Schon im kommenden Jahr will Ministerin Kramp-Karrenbau die ersten Freiwilligen in die Bundeswehr aufnehmenBild: picture-alliance/dpa/T. Frey

Wie sich die Zeiten ändern: 2011, vor neun Jahren, waren sich eigentlich alle Parteien in Deutschland einig, dass die Abschaffung der Wehrpflicht zeitgemäß sei. Die Bundeswehr brauchte kaum noch junge Rekruten. Wer dennoch eingezogen wurde, beklagte zu Recht, dass es nicht fair sei, wenn nur ein Bruchteil eines jeden Jahrgangs zum Dienst an der Waffe - oder zum Zivildienst - gezwungen werde.

Seit damals ist die Bundeswehr immer mehr zu einer Truppe von Spezialisten geworden, Wehrpflichtige braucht sie heute weniger denn je. Und dennoch gibt es jetzt erneut in Deutschland eine Debatte darüber, ob es nicht gut wäre, so etwas wie einen Bürger-Dienst entweder in der Bundeswehr oder in sozialen Einrichtungen einzuführen. Getrieben wird diese Debatte von zwei Entwicklungen: rechtsextremen Tendenzen in der Truppe, zuletzt in den Reihen der Eliteeinheit "Kommando Spezialkräfte" (KSK) und der zunehmenden Polarisierung der Gesellschaft.

◆ **Fragen zum Text**
• a. Welche zwei Entwicklungen treiben laut dem Textauszug die neue Debatte über einen Bürger-Dienst an?
• b. Zitieren Sie aus dem Textauszug alles von „Schon im kommenden“ bis hinunter zu „- gezwungen werde.“.

◆ **Bereitgestelltes Material**
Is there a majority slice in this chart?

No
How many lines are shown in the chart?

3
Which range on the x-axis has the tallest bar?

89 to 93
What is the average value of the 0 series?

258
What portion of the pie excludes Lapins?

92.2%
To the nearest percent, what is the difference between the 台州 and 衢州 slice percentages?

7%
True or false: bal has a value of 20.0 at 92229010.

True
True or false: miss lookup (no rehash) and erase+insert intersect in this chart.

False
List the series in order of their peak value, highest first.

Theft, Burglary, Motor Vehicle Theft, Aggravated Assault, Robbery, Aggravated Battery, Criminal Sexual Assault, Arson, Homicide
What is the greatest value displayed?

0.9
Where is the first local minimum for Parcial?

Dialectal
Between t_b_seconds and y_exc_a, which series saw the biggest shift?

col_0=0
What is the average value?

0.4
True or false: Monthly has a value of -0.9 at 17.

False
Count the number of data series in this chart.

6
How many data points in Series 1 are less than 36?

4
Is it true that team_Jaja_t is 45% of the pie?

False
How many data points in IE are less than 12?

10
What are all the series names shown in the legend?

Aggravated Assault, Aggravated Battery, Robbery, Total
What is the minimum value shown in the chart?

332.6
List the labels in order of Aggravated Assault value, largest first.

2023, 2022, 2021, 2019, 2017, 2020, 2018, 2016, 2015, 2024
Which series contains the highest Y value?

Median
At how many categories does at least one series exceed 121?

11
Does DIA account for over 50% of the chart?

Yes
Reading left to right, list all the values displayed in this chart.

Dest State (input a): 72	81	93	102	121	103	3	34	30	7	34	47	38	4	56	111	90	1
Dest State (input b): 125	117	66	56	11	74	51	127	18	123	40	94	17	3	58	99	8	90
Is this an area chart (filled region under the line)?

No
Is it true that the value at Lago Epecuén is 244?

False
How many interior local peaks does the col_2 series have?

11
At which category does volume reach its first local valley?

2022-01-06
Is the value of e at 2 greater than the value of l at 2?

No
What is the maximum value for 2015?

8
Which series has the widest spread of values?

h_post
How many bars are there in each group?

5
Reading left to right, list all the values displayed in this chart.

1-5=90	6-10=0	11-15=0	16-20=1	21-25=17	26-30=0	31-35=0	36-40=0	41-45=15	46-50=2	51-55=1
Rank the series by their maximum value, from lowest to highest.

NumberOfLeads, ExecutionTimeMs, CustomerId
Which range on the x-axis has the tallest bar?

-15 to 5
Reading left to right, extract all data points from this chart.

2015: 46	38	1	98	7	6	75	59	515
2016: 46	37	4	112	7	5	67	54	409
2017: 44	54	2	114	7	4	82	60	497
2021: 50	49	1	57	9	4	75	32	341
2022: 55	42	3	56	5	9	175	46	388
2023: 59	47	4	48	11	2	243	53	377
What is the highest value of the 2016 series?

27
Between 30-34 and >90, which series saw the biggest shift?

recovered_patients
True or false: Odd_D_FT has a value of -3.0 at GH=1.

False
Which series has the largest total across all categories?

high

◆ **Schriftliche Antworten**
• a. Rechtsextreme Tendenzen in der Truppe und die zunehmende Polarisierung der Gesellschaft.

• b.
Schon im kommenden Jahr will Ministerin Kramp-Karrenbau die ersten Freiwilligen in die Bundeswehr aufnehmenBild: picture-alliance/dpa/T. Frey

Wie sich die Zeiten ändern: 2011, vor neun Jahren, waren sich eigentlich alle Parteien in Deutschland einig, dass die Abschaffung der Wehrpflicht zeitgemäß sei. Die Bundeswehr brauchte kaum noch junge Rekruten. Wer dennoch eingezogen wurde, beklagte zu Recht, dass es nicht fair sei, wenn nur ein Bruchteil eines jeden Jahrgangs zum Dienst an der Waffe - oder zum Zivildienst - gezwungen werde.